PROMPT: In the entries that follow, how many lines contain "East"? Please reply with only the number.

(Saved entries)

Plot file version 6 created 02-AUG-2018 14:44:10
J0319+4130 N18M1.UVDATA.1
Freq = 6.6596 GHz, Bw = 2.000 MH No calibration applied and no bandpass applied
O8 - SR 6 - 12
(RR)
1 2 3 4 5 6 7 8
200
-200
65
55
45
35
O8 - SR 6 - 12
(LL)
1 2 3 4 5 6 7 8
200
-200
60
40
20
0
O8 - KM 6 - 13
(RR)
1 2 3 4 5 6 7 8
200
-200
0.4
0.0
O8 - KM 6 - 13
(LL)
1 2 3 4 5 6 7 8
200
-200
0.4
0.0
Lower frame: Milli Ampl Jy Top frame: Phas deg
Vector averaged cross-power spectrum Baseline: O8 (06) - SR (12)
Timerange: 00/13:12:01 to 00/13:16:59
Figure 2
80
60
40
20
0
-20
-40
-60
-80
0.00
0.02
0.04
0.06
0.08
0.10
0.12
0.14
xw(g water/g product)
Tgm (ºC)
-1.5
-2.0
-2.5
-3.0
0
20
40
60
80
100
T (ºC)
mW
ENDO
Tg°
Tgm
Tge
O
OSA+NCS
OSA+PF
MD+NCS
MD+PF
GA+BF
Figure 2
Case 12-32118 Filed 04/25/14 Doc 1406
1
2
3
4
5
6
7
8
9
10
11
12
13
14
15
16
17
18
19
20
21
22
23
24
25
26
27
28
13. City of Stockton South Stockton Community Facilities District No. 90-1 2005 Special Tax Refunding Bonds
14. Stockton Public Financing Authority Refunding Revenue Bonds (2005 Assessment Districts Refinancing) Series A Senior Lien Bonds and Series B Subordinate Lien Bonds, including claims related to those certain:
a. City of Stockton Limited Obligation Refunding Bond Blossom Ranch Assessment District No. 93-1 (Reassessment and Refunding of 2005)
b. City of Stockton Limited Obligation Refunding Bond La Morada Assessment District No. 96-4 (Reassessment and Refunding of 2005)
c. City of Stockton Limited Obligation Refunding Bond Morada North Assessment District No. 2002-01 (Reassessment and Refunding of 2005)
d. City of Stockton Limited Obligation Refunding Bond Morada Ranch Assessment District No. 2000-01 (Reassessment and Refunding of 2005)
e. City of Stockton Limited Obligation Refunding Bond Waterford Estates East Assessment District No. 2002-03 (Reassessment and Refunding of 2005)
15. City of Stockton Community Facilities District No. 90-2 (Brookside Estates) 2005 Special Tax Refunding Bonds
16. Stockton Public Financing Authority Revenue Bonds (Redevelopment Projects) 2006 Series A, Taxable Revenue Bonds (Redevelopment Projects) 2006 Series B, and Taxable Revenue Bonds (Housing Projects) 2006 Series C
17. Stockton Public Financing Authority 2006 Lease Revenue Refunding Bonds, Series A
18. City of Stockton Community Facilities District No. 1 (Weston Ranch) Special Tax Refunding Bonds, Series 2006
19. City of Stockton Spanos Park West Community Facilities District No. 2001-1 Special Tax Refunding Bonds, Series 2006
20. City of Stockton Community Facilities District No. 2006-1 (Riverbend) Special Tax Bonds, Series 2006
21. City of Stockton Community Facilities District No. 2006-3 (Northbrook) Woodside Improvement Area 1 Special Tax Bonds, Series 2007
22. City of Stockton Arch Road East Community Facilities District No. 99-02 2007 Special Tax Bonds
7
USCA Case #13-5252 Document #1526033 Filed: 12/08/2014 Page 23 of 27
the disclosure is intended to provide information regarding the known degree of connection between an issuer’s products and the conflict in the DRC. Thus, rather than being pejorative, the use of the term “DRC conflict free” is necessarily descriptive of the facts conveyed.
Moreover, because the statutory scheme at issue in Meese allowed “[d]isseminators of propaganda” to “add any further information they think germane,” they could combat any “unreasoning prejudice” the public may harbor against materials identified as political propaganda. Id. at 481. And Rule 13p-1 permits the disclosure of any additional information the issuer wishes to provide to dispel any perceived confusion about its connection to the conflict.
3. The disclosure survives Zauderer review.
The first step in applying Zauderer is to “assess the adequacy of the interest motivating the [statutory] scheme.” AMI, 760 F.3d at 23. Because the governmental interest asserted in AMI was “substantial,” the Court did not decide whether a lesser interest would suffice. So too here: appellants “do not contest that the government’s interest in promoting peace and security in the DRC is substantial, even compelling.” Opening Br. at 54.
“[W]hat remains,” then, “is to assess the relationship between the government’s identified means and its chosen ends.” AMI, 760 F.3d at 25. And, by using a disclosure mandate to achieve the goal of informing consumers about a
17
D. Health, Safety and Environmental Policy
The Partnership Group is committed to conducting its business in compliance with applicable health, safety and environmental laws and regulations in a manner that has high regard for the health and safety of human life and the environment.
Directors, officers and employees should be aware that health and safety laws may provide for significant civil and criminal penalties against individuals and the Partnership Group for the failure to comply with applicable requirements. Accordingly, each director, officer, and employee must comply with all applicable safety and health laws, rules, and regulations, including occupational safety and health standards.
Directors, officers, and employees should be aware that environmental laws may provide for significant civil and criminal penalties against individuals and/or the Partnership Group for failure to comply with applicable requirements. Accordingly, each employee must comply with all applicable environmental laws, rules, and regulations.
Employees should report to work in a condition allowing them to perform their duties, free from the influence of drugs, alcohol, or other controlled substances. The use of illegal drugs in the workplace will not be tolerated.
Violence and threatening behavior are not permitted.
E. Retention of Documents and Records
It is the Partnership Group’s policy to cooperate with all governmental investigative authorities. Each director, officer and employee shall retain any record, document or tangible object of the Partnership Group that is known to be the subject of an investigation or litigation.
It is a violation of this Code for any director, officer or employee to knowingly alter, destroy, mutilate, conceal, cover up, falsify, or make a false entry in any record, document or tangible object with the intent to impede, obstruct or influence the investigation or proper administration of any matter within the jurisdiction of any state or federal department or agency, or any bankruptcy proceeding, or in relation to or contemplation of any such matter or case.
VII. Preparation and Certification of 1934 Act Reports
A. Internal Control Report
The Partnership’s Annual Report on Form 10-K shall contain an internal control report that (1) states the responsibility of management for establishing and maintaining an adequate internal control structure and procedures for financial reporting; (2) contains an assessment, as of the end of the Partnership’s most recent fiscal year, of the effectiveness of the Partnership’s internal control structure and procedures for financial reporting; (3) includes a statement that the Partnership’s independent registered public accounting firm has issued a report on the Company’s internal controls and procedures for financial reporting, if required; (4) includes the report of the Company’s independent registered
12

SOLVED PROBLEM: 2